[Data entries]:
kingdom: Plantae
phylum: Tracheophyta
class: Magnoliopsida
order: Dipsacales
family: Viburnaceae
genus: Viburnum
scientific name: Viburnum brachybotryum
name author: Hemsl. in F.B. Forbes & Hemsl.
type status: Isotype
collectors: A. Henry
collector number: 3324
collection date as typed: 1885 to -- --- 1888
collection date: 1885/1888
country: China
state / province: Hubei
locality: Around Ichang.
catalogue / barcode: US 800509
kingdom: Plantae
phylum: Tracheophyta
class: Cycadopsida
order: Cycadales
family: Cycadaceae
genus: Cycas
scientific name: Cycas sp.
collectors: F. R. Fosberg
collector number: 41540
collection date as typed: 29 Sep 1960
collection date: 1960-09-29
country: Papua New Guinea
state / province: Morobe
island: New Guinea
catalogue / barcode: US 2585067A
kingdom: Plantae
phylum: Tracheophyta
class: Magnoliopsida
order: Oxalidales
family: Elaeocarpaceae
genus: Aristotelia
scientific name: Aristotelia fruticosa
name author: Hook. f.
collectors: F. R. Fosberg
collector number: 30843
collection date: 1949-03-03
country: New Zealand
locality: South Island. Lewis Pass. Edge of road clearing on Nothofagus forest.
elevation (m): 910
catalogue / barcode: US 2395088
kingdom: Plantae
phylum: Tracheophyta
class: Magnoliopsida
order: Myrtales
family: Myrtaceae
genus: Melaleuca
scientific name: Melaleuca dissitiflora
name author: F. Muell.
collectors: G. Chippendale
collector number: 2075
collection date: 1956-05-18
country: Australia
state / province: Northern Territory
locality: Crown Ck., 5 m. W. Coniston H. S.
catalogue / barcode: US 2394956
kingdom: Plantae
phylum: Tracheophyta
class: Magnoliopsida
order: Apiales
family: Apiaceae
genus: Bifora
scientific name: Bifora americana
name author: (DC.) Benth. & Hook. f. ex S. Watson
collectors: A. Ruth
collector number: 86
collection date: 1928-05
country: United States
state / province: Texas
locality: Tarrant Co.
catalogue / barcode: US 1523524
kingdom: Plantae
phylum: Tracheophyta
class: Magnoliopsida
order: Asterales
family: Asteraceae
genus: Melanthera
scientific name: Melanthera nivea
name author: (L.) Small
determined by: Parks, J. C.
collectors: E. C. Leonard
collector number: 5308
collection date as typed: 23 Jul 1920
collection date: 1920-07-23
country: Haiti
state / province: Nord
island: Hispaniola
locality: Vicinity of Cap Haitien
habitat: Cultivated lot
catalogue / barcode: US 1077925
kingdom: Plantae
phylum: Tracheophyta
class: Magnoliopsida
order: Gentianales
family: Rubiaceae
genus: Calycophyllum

[Your task]:
Rewrite all the records above, switching every "catalogue" to "catalog" and leaving everything else unchanged.

[Answer in full]:
kingdom: Plantae
phylum: Tracheophyta
class: Magnoliopsida
order: Dipsacales
family: Viburnaceae
genus: Viburnum
scientific name: Viburnum brachybotryum
name author: Hemsl. in F.B. Forbes & Hemsl.
type status: Isotype
collectors: A. Henry
collector number: 3324
collection date as typed: 1885 to -- --- 1888
collection date: 1885/1888
country: China
state / province: Hubei
locality: Around Ichang.
catalog / barcode: US 800509
kingdom: Plantae
phylum: Tracheophyta
class: Cycadopsida
order: Cycadales
family: Cycadaceae
genus: Cycas
scientific name: Cycas sp.
collectors: F. R. Fosberg
collector number: 41540
collection date as typed: 29 Sep 1960
collection date: 1960-09-29
country: Papua New Guinea
state / province: Morobe
island: New Guinea
catalog / barcode: US 2585067A
kingdom: Plantae
phylum: Tracheophyta
class: Magnoliopsida
order: Oxalidales
family: Elaeocarpaceae
genus: Aristotelia
scientific name: Aristotelia fruticosa
name author: Hook. f.
collectors: F. R. Fosberg
collector number: 30843
collection date: 1949-03-03
country: New Zealand
locality: South Island. Lewis Pass. Edge of road clearing on Nothofagus forest.
elevation (m): 910
catalog / barcode: US 2395088
kingdom: Plantae
phylum: Tracheophyta
class: Magnoliopsida
order: Myrtales
family: Myrtaceae
genus: Melaleuca
scientific name: Melaleuca dissitiflora
name author: F. Muell.
collectors: G. Chippendale
collector number: 2075
collection date: 1956-05-18
country: Australia
state / province: Northern Territory
locality: Crown Ck., 5 m. W. Coniston H. S.
catalog / barcode: US 2394956
kingdom: Plantae
phylum: Tracheophyta
class: Magnoliopsida
order: Apiales
family: Apiaceae
genus: Bifora
scientific name: Bifora americana
name author: (DC.) Benth. & Hook. f. ex S. Watson
collectors: A. Ruth
collector number: 86
collection date: 1928-05
country: United States
state / province: Texas
locality: Tarrant Co.
catalog / barcode: US 1523524
kingdom: Plantae
phylum: Tracheophyta
class: Magnoliopsida
order: Asterales
family: Asteraceae
genus: Melanthera
scientific name: Melanthera nivea
name author: (L.) Small
determined by: Parks, J. C.
collectors: E. C. Leonard
collector number: 5308
collection date as typed: 23 Jul 1920
collection date: 1920-07-23
country: Haiti
state / province: Nord
island: Hispaniola
locality: Vicinity of Cap Haitien
habitat: Cultivated lot
catalog / barcode: US 1077925
kingdom: Plantae
phylum: Tracheophyta
class: Magnoliopsida
order: Gentianales
family: Rubiaceae
genus: Calycophyllum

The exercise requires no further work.